By Ben Wedeman, CNN
As he walked up the steps to greet former President Donald Trump at Trump’s Bedminster Golf Club in New Jersey, Hungarian Prime Minister Viktor Orban gave the impression that he was taking his host as a model.
She wore a similar dark suit, a white blouse and a simple tie, orange instead of Trump’s signature red. He gave the same thumbs as Trump as they posed for photos.
But Orban is not a populist Trump supporter: he was in place before, built a fence to keep immigrants and refugees away, and more than a decade ago brought a new letter explaining marriage as just between a man and a woguy and life as from conception, along with other measures that have been criticized as human rights violators.
He was celebrated through the Trump management and invited to the White House after abstaining from the Obama years. And now he has secured a 30-minute seat to speak at the Conservative Political Action Conference, where the schedule states that he will tell participants “How We Fight. “
But no matter how you receive it from the CPAC crowd in Dallas, the stage in the house shows cracks.
A racist speech through Orban last week caused him to lose an adviser who had worked with him for 20 years. “That’s why we’ve fought,” Orban told the Europeans. “We are in a position to combine with each other, but we don’t need to become mixed-race peoples. “
Orban has since said he is neither racist nor anti-Semitic, but his discourse on racial purity has set off alarm bells in his capital, Budapest, where Jews were persecuted and killed in World War II.
Rabbi Robert Frolich of the city’s historic Dohany Street synagogue said Orban’s words touched too close to home for older members of his congregation.
“Most of them are Holocaust survivors,” he told CNN. “They are worried.

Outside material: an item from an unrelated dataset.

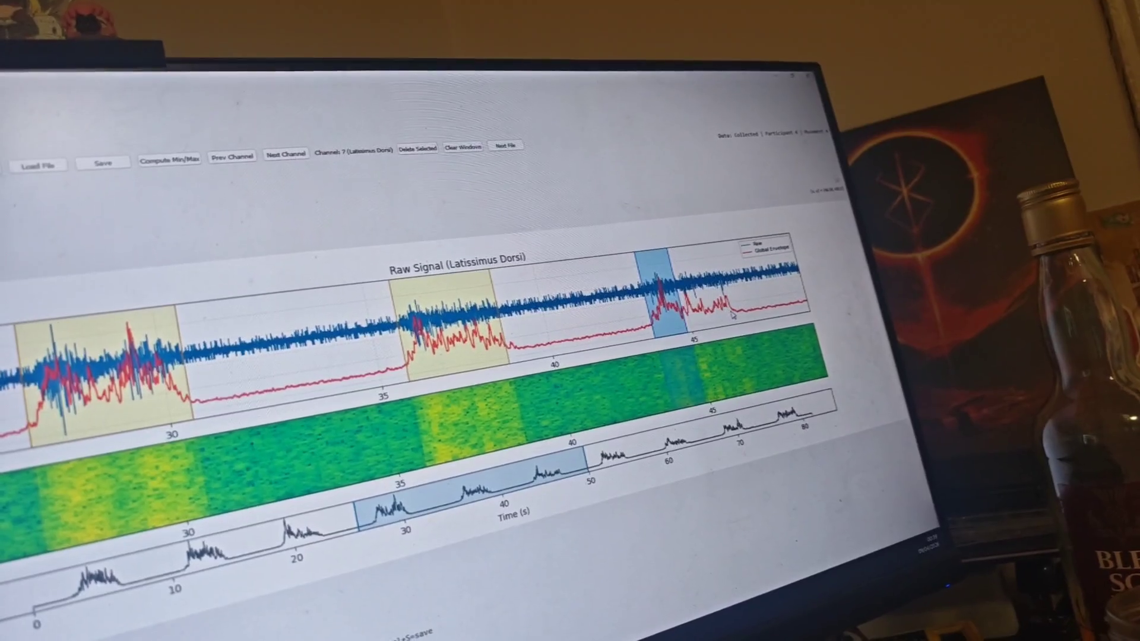
{"action": "left_click_drag", "start_coordinate": [670, 318], "coordinate": [690, 323]}
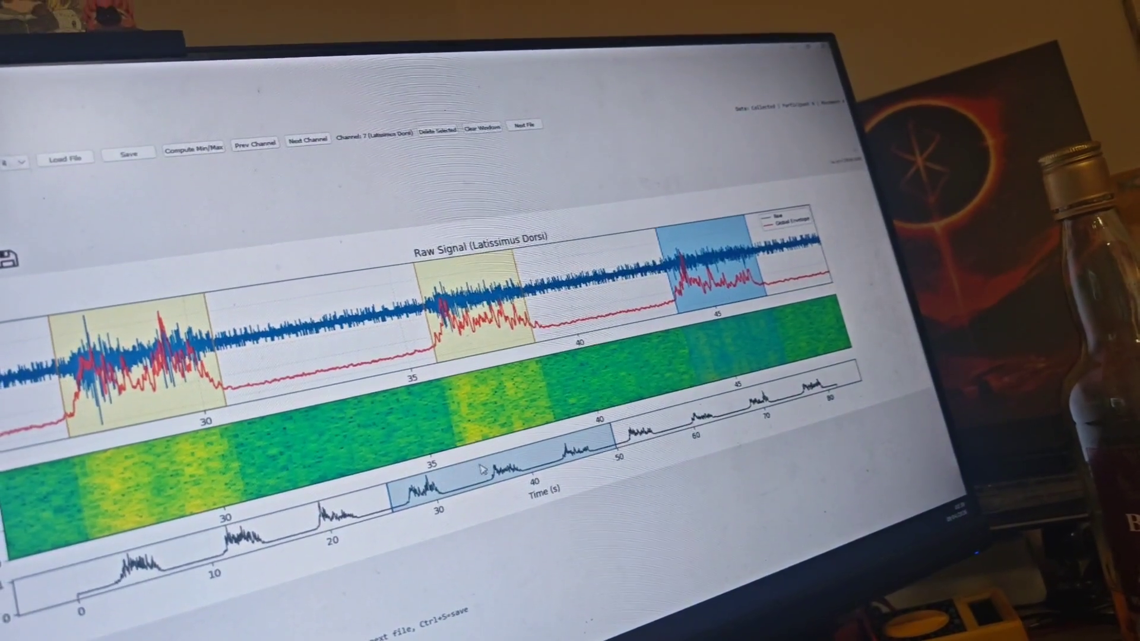
{"action": "left_click", "coordinate": [702, 286]}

They’ve heard it before and it didn’t end well.
Orban has consolidated his strength since he was prime minister in 2010, after holding office from 1998 to 2002. He won his fourth consecutive term in April in a landslide, but Freedom House, the U. S. -based democracy studies organization, won the U. S. -based democracy studies organization. In the U. S. , it only evaluates the country ” as partly free.
His economic policies have gained support, but with emerging inflation, that will change, according to economist Zoltan Pogatsa.
“In the longer term, yes, I think Orban is still popular, but right now, I think there are more people skeptical about him than ever before,” he said.
Data from the Organisation for Economic Co-operation and Development (OECD) shows that Hungary has a declining population and forecasts that its GDP will decline by 2. 5%.
Hungary also relies heavily on Russian fuel and any disruption to the source may plunge the country into a deep recession, the International Monetary Fund said.
In Budapest’s central market, reviews vary.
David Horvath, a juice salesman, says, “To be honest, Viktor Orban is even appreciated in our own country. “
But Margaretta Krajnik, a butcher’s shop, disagrees. “Viktor Orban is doing for his people,” he said. He loves his people. “
Here, it’s a shared decision. In Dallas, the reception of American conservatives is more enthusiastic.